When Frogs Talk, Scientists Listen
What Frogs Tell Us...
Have you ever met a talking frog? It's true that frogs and toads communicate with us...not merely through their croaking and calls. They also tell us about their ecosystem which, in turn, tells humans about our own environment.
The welfare of frogs, toads and other amphibians gives us clues to environmental impact of man and his pollution.
- The life cycle of all amphibians depends on water and wetlands.
- Frogs, toads, and other amphibians have permeable skin which is vulnerable to pollution and toxicity in their ecosystem.
- Because of these two traits, ecologists rely on any changes in the amphibian populations as an indicator of changes in the ecosystem.
- The pollution of our water in lakes, ponds, and rivers is directly observable through the health of the wildlife that inhabits it.
Since 1989, scientists have been alarmed by at significant declines in the populations of some amphibians. The decline was observable in wetlands around the world. In 1995, a group of Minnesota school children studying amphibian habitats observed frog populations with limbs that were malformed and deformed. Their study led to a more intense study of why the frogs were developing with deformities. They found that the frogs were the first sign of a change in the broader ecosystem.
The most alarming of all man's assaults upon the environment is the contamination of air, earth, rivers, and sea with dangerous and even lethal materials.
~ Rachel Carson
Frogs and Toads
Environmental Science Encourages Citizen Scientists
Master Naturalist programs encourage volunteers to participate in studying and preserving the biodiversity in each state in the United States. I joined the Rolling Plains Master Naturalist group in Texas. To become a certified master naturalist, the Texas program requires that you attend classes that cover rudimentary geology, entomology, herpetology, ornithology, botany, and conservation.
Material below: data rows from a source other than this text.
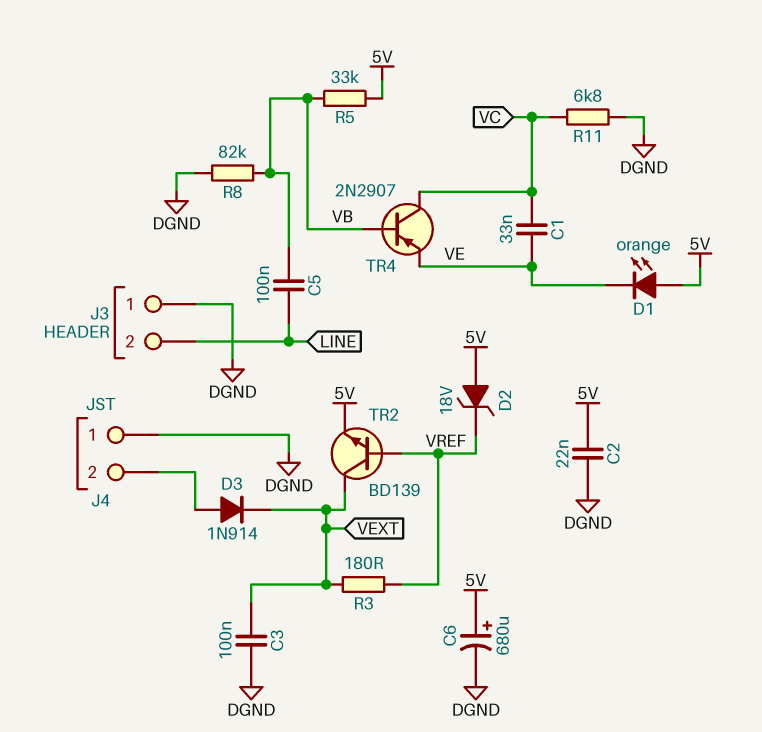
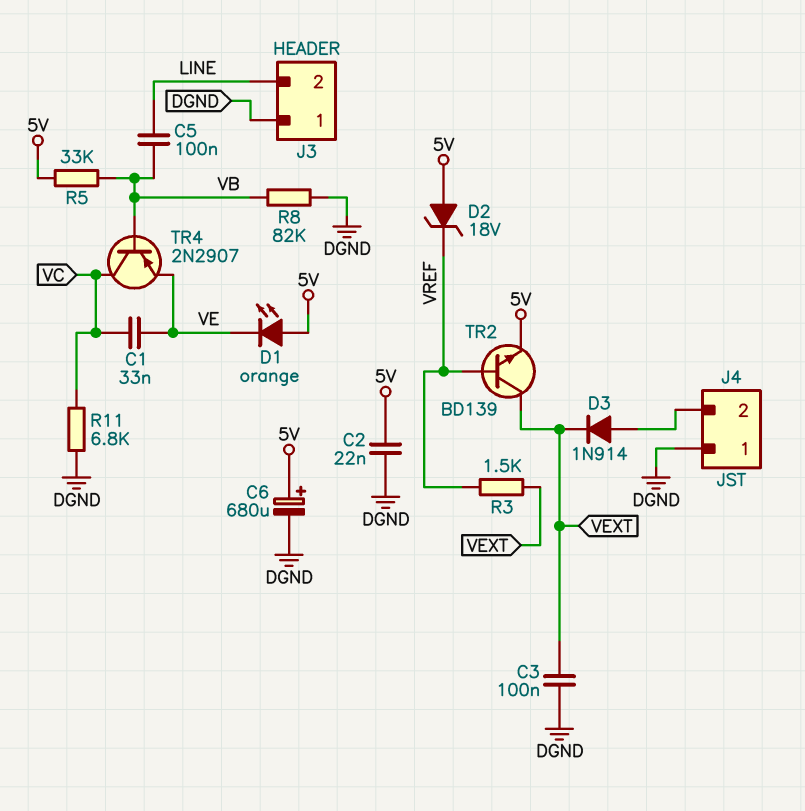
R3: 180 (VEXT, VREF) -> 1.5k (VEXT, VREF)

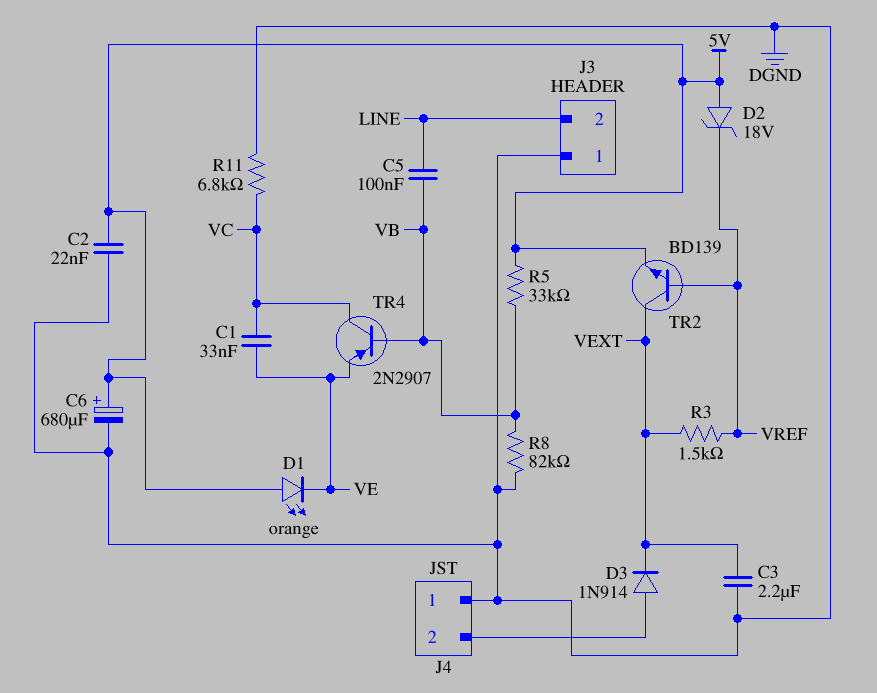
C3: 100nF (DGND, VEXT) -> 2.2uF (DGND, VEXT)

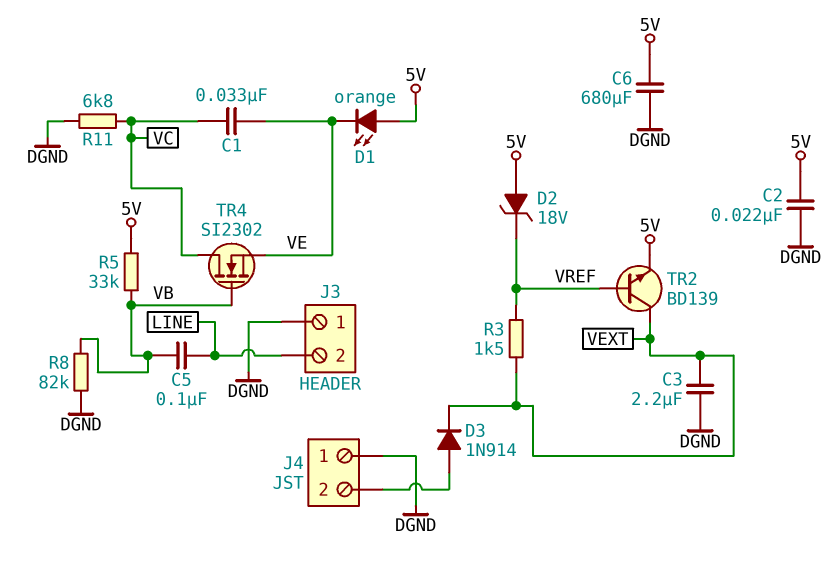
C6: 680uF (plus 5V, minus DGND) -> 680uF (5V, DGND)
TR4: PNP 2N2907 (B VB, C VC, E VE) -> NMOS SI2302 (G VB, D VC, S VE)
Anyone who is interested in conservation and nature is encouraged to participate. My home group, the Rolling Plains Master Naturalists, studied the geographical area of the Rolling Plains.
As citizen scientists we participated in several programs by doing bird counts, tagging monarch butterflies, and celebrating the Great American Backyard Campout. Those were just a few of the activities in which we were active. Being a master naturalist and citizen scientist covers a wide range of interests.
We also participated in the Amphibian Watch. Yes, we listened to frogs talk. And chirp. And croak.
After a good rain, a group of us went to a wetland area and listened to frog and toad calls and identified them. Then our leader sent in a report to the state master naturalist program with all the information we gathered...the time, the place, the numbers, etc.
Listen to the Frogs and Watch out for the Alligators in this Video by Joe Furman.
Master Naturalist Programs by State
Currently, Wyoming is the only state that does NOT have a master naturalist program. Some state programs are more developed than others and have several chapters that cover the various regions of the state.
Texas has approximately 40 chapters. Texas, of course, covers a huge area and has seven distinct environmental areas including the Rolling Plains, Coastal Plains, Piney Woods, Cross Timbers, and Llano Estacado.
All state programs are open to anyone who is interested in learning more about Nature and wants to volunteer time and effort to contribute to science and public education regarding our natural world.